Task input:
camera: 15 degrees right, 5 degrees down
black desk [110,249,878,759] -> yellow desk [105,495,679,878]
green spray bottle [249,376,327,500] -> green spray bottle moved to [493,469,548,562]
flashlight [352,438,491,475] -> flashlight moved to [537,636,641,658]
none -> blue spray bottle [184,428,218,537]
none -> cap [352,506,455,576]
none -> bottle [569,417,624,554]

--

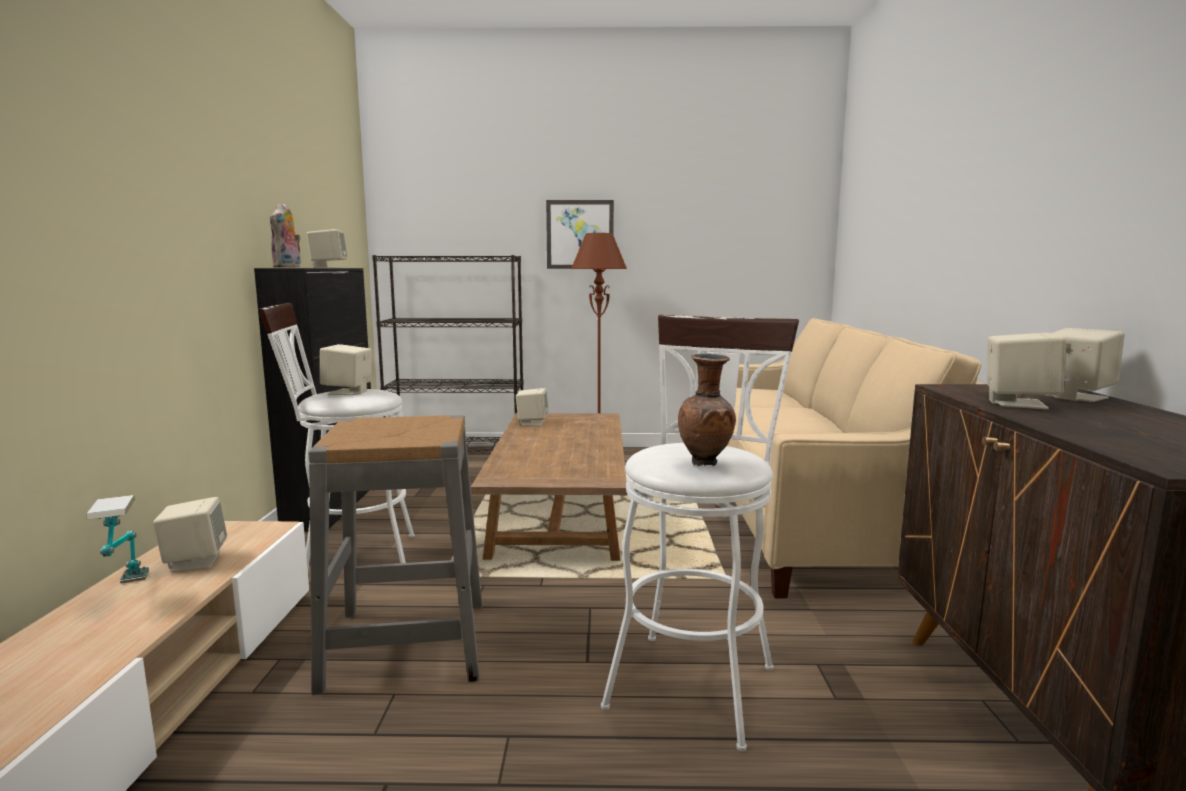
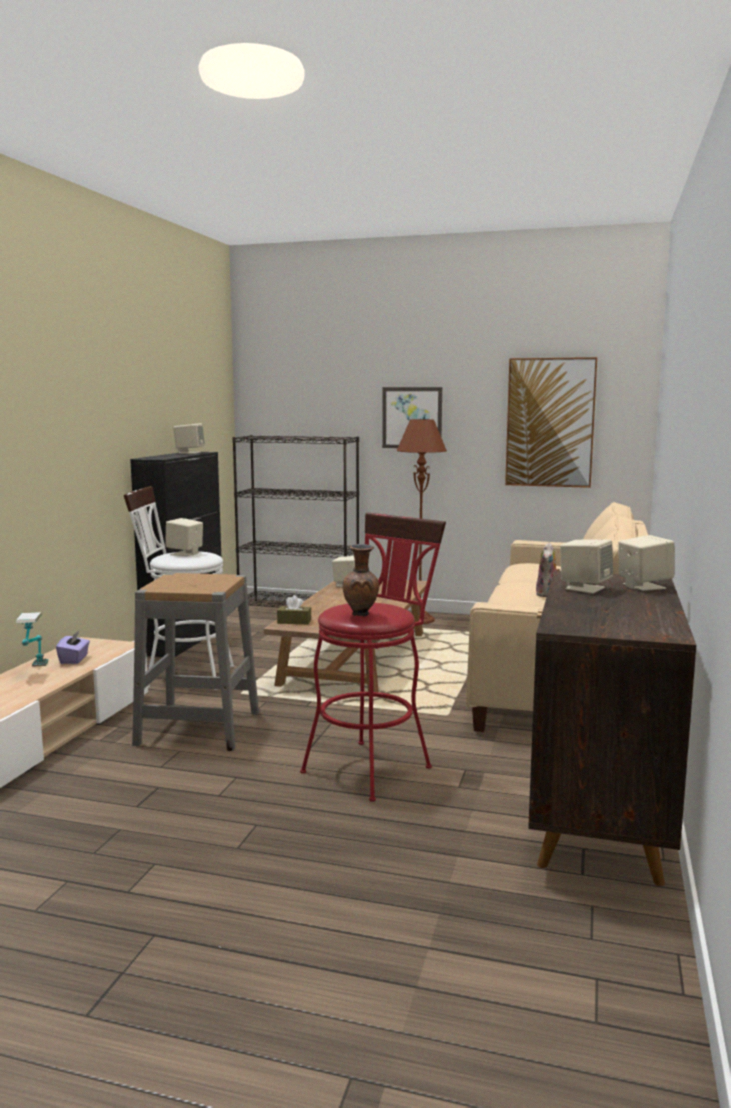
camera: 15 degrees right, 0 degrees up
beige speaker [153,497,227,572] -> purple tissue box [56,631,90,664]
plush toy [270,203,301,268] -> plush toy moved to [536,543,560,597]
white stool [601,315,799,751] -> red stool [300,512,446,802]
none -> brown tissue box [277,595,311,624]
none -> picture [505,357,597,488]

---

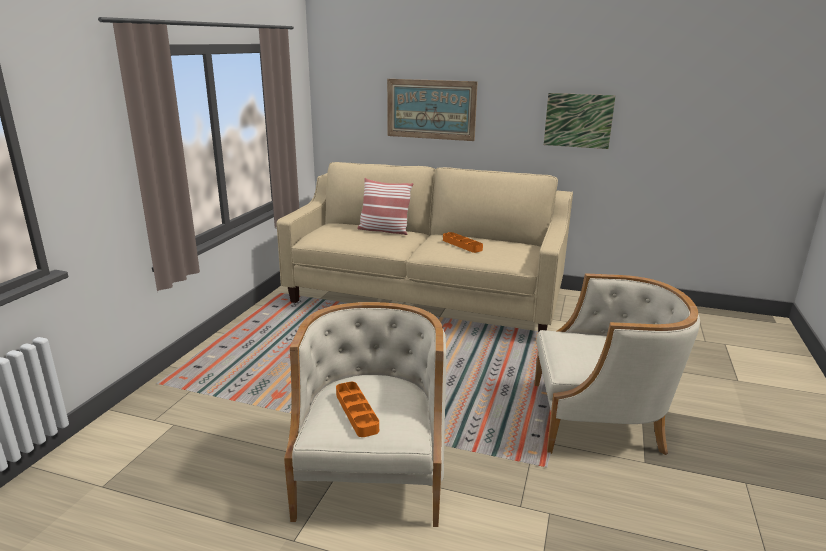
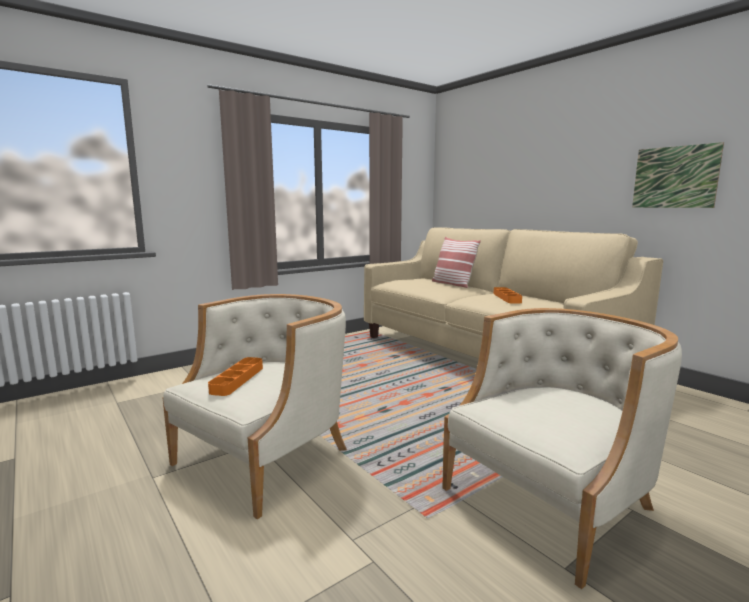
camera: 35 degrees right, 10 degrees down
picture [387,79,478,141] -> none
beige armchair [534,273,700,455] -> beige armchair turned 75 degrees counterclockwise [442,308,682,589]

Work to be completed: Go to the line in the material above that contains "plush toy [270,203,301,268]" and copy exactly from there through the line that contains "none -> picture [505,357,597,488]", stopping after it.

Task result:
plush toy [270,203,301,268] -> plush toy moved to [536,543,560,597]
white stool [601,315,799,751] -> red stool [300,512,446,802]
none -> brown tissue box [277,595,311,624]
none -> picture [505,357,597,488]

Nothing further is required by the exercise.